Core Concepts
Causal machine learning methods like the causal forest can flexibly estimate heterogeneous treatment effects, but the black-box nature of these models poses challenges for transparency that are important to address for both usability by analysts and accountability to the public.
Abstract
The paper discusses the use of causal machine learning, particularly the causal forest method, for estimating heterogeneous treatment effects in the context of policy evaluation. It highlights two key transparency issues that need to be addressed:
Usability:
Causal machine learning models are generally black-box, making it difficult for analysts to understand the underlying data-generating process and gain insights into the causal effects.
Existing tools like explainable AI (XAI) and interpretable AI (IAI) can help provide transparency, but need to be adapted for the causal setting.

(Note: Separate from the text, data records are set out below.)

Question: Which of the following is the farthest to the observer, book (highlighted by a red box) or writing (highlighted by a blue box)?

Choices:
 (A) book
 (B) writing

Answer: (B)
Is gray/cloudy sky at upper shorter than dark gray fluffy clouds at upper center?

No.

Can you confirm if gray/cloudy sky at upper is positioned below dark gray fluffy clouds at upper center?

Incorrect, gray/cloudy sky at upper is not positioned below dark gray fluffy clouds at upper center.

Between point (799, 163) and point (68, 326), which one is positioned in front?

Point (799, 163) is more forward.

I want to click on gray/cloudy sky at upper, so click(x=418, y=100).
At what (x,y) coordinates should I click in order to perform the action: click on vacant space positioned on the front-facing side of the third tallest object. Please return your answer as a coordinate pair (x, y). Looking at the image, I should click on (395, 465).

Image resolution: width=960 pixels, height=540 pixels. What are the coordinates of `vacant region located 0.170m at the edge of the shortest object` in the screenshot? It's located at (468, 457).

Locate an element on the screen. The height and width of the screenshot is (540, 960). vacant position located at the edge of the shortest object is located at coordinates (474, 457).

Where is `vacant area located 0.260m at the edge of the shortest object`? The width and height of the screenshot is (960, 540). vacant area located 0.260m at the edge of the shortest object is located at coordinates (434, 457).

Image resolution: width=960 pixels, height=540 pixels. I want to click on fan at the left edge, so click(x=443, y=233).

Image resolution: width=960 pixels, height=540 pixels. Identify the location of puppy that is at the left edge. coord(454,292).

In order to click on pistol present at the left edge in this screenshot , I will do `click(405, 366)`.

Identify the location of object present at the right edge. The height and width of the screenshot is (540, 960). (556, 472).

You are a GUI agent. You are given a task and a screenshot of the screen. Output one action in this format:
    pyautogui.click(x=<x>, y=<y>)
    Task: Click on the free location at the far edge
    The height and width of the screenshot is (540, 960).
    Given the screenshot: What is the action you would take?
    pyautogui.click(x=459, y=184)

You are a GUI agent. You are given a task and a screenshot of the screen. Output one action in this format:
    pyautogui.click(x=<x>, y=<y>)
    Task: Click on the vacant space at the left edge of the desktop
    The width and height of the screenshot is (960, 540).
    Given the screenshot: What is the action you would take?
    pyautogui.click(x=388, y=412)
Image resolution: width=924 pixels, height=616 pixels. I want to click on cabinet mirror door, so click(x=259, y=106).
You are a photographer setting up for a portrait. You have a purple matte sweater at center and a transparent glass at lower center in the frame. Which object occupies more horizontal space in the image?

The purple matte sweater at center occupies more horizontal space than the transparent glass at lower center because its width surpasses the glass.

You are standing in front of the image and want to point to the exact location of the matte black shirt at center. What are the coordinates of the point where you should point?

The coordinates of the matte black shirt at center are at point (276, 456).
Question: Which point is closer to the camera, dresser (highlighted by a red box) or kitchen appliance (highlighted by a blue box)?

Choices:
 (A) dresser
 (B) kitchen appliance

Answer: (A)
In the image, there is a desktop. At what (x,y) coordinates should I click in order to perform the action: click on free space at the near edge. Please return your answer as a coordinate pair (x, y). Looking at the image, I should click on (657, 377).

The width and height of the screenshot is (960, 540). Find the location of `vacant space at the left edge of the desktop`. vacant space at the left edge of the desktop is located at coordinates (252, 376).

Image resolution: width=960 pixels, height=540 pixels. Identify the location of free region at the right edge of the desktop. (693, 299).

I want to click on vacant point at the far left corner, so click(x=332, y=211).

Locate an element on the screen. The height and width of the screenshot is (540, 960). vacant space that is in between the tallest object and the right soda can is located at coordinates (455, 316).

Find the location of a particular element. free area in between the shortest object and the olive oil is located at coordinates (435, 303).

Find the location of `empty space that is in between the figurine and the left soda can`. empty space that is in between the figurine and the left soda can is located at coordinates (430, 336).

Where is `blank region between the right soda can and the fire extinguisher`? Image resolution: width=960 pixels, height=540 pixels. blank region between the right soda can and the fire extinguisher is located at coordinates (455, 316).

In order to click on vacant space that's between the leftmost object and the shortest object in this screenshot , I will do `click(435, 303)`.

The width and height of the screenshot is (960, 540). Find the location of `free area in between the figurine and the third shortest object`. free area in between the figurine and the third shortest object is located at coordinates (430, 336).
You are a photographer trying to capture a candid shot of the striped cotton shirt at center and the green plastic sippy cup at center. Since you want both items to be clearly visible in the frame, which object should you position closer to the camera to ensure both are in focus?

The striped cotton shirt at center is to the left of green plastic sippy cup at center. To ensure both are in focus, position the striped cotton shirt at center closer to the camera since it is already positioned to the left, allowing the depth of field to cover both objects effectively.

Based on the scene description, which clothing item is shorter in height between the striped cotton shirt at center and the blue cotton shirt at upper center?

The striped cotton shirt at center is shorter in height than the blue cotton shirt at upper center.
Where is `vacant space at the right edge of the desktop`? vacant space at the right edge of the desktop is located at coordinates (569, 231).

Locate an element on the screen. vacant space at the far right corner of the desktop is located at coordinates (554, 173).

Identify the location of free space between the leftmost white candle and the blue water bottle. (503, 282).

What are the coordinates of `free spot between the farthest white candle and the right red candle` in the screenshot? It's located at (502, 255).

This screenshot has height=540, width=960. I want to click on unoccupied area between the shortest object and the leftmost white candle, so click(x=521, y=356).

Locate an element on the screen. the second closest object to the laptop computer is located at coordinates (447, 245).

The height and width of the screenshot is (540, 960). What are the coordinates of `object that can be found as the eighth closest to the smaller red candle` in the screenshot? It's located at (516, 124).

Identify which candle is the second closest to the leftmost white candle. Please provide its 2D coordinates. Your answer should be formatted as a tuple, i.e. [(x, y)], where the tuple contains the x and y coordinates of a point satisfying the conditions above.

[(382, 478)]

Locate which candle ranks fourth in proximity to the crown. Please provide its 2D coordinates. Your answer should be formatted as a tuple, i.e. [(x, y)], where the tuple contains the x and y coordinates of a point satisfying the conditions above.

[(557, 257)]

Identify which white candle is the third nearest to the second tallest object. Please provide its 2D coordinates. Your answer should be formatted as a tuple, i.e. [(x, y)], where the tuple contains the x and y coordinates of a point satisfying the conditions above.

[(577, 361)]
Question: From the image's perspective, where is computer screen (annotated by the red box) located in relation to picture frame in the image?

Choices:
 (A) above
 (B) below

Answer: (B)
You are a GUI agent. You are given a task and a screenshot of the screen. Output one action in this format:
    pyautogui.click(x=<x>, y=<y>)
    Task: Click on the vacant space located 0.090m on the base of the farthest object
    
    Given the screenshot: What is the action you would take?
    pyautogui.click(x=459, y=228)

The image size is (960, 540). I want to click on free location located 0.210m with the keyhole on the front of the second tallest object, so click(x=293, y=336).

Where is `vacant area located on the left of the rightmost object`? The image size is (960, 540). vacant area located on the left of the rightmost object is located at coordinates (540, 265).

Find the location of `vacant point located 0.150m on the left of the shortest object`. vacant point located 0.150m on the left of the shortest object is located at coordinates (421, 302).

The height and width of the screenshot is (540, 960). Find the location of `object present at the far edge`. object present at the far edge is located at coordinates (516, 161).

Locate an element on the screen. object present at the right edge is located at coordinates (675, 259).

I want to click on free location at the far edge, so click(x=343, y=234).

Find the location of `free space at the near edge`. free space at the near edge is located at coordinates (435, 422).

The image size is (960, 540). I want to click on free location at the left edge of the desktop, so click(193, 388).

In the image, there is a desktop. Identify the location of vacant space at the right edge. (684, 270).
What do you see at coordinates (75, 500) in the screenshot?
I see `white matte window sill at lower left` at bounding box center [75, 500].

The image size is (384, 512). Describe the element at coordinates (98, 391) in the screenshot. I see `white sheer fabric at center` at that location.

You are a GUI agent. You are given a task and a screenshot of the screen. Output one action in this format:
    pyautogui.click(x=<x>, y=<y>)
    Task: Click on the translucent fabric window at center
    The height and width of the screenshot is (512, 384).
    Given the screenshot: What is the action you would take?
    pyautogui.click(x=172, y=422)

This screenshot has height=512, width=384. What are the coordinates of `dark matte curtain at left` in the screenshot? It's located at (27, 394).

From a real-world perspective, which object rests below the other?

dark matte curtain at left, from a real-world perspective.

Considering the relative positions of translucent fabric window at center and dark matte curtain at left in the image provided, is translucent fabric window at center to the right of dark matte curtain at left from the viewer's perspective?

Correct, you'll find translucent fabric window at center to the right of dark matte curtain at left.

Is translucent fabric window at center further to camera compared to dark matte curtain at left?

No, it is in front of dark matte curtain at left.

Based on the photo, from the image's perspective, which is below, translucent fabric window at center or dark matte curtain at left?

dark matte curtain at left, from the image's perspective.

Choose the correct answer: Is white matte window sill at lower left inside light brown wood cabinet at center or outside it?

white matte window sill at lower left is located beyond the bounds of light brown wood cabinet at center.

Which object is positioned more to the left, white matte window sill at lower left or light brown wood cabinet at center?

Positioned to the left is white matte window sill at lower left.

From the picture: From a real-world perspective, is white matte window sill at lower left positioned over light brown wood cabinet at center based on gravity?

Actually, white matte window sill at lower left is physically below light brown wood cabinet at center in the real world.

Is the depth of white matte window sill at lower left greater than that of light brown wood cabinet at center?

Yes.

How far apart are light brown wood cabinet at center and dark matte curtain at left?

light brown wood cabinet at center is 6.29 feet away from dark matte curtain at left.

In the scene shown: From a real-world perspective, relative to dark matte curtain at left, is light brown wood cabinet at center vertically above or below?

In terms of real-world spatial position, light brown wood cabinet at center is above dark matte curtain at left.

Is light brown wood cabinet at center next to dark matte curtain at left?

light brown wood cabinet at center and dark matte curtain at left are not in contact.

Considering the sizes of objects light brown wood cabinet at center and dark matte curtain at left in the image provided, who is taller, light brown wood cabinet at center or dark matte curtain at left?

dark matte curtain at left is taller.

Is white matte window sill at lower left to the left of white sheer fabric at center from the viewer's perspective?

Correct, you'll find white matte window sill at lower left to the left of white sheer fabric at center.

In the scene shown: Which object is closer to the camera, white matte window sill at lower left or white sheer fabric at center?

Understanding nuisance models used for identification, as well as the final causal model, is important for usability.
Transparency is crucial for analysts to properly interpret and weigh the evidence from these complex models.
Accountability:
The black-box nature of causal machine learning models makes it difficult to hold decision-makers accountable, as the reasoning behind estimates may not be clear.
Transparency is important for the public to understand how policy decisions are being made and to identify potential unfairness or injustice.
The distance between causal models and real-world impact, with human decision-makers in the loop, changes the importance of transparency compared to purely predictive applications.
The paper then applies these ideas to a case study estimating the heterogeneous returns to education in Australia using the Household Income and Labour Dynamics in Australia (HILDA) survey. It demonstrates the limitations of existing XAI and IAI tools for providing the necessary transparency in causal machine learning, and concludes that new tools are needed to properly understand these models and the algorithms that fit them.
Stats
"The causal forest produces an APE estimate of $5753 per additional year of education with a standard error of $316."
Quotes
"Causal machine learning is beginning to be used in analysis that informs public policy. Particular techniques which estimate individual or group-level effects of interventions are the focus of this paper."
"The black-box nature of these methods makes them very different from traditional causal estimation models."
"Transparency is precisely the way in which models do this informing, taking a model of hundreds of thousands of parameters in the case of a typical causal forest and presenting the patterns in those parameters in a way that can tell the user about the underlying causal effects."